Because I’ve never seen him, I don’t know if he’s the same guy who every time I see him — and I’ve worked in the same building for more than four years — I’m convinced is the former state senator and now mayor of the town where I used to live.
Go anywhere regularly, and you’ll probably become familiar with the regulars, even if you never interact with them or know them as anything other than the nickname you gave them privately.
At my gym, for example, among the people who is there all the time is a young, red-headed guy whose name I actually do know, but I’ve never spoken to him and I just think of him as the guy who seems like he runs things in the back where all the hardcore people work out with the free weights.

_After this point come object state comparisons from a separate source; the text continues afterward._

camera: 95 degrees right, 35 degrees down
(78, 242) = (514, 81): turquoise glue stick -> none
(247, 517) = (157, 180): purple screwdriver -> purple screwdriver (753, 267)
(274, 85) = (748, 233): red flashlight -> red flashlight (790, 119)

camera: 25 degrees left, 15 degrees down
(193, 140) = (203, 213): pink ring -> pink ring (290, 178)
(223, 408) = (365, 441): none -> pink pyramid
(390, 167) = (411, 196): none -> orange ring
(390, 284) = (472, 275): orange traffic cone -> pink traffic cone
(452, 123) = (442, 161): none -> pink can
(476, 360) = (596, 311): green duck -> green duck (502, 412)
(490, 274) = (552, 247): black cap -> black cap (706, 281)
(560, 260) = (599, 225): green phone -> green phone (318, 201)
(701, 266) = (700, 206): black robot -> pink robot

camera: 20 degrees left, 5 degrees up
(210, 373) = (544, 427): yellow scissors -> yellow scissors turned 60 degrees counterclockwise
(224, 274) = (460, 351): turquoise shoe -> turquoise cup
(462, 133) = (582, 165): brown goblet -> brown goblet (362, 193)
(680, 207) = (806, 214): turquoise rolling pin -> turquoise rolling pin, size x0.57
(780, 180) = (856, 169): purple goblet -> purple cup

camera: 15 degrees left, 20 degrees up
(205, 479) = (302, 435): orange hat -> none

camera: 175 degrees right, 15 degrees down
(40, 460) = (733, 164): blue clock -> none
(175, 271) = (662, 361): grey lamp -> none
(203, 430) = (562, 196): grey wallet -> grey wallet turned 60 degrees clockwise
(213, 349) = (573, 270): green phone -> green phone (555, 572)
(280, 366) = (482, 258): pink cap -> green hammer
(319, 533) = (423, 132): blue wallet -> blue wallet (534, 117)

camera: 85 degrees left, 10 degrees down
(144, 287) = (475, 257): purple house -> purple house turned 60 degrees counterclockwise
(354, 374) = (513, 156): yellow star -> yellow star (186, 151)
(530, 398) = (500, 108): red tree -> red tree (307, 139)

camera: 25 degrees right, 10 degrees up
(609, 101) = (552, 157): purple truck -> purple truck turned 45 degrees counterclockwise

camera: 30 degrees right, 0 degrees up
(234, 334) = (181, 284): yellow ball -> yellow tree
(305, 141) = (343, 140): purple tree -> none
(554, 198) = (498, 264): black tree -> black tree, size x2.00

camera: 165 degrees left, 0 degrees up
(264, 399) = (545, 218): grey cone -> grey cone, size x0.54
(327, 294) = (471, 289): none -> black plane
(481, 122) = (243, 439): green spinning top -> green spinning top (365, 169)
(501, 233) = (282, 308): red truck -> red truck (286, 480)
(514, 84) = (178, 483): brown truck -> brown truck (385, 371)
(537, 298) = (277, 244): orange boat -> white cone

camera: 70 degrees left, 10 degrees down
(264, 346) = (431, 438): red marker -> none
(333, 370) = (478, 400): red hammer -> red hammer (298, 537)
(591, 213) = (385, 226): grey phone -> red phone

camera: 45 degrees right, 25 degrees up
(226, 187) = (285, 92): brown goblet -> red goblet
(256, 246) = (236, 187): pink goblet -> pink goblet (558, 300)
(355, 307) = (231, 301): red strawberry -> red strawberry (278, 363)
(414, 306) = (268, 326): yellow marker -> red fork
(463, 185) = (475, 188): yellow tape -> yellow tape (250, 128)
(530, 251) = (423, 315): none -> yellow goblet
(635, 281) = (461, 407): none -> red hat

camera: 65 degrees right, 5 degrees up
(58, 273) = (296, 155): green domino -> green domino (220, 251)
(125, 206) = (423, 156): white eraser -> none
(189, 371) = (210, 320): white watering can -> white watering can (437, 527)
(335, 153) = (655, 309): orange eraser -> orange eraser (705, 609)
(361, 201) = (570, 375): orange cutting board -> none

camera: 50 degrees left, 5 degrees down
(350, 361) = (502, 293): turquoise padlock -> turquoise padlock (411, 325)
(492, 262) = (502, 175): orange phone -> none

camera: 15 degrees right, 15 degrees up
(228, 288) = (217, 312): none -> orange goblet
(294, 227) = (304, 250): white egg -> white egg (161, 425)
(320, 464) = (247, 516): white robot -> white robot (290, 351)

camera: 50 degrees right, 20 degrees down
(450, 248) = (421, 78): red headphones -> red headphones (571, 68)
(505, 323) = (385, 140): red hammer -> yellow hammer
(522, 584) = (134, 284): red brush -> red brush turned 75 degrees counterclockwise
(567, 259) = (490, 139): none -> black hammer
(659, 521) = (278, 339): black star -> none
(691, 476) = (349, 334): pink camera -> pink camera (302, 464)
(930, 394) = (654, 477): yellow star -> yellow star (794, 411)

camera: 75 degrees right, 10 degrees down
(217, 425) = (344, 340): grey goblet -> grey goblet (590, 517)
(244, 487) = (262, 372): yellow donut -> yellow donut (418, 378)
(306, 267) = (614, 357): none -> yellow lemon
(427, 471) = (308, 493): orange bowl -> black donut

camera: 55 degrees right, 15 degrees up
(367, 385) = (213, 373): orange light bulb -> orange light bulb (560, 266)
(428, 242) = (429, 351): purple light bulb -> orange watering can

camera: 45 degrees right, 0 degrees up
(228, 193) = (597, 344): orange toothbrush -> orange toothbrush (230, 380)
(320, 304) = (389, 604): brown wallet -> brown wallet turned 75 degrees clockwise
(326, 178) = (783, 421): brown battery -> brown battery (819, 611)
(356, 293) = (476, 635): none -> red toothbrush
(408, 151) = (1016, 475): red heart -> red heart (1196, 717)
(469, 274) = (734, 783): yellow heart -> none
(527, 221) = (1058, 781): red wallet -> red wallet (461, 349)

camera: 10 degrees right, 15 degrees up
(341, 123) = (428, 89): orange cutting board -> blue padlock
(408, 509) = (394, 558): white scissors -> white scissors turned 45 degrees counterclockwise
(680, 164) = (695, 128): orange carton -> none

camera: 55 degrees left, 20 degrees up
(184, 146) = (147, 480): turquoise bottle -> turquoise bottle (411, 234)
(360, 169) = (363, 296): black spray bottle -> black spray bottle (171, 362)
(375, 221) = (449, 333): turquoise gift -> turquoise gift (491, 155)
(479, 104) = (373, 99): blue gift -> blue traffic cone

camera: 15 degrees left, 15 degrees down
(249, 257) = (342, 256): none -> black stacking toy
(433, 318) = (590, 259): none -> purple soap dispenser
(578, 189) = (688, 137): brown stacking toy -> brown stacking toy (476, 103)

And there’s also Mr. Dibs.
But the greatest source of characters was the train stations from the days when my wife used to commute to Boston.
There was the boys lacrosse team from a local Catholic school, and the guy whose hair and wardrobe had me convinced his greatest bliss was a 1977 Iron Maiden concert at The Spectrum in Philadelphia.
There was Valderrama, based on the resemblance to the former Colombian soccer star.
There was Mama and Son, featuring a very large adult son and his very small backpack, although I saw less of him after she started hanging out with …
… Sergei, who looked the part of a Soviet apparatchik, right down to his standard-issue charcoal-gray suit and black briefcase.
One woman always seemed to be in a bad mood, unless she was with her friend, and there was a guy who waited for his wife with a little dog who got way too excited when we got off the train.
A couple of my friends seemingly had doppelgängers riding the train.
And then there was Woman With Way Too Much SUV.
Every day, she would try to back her SUV into the parking spot a few spaces from where my wife and I waited, and every day, she would fail miserably. At minimum, it would take her three or four tries, and that’s when she wasn’t bumping the curb.
We’re pretty sure she turned her head one day and realized us laughing at her struggles.
These people only existed in my life for a few minutes at the beginning and end of every day, as we waited for my wife’s train to arrive.
But they became such a part of the landscape, it wouldn’t have been the same without them there.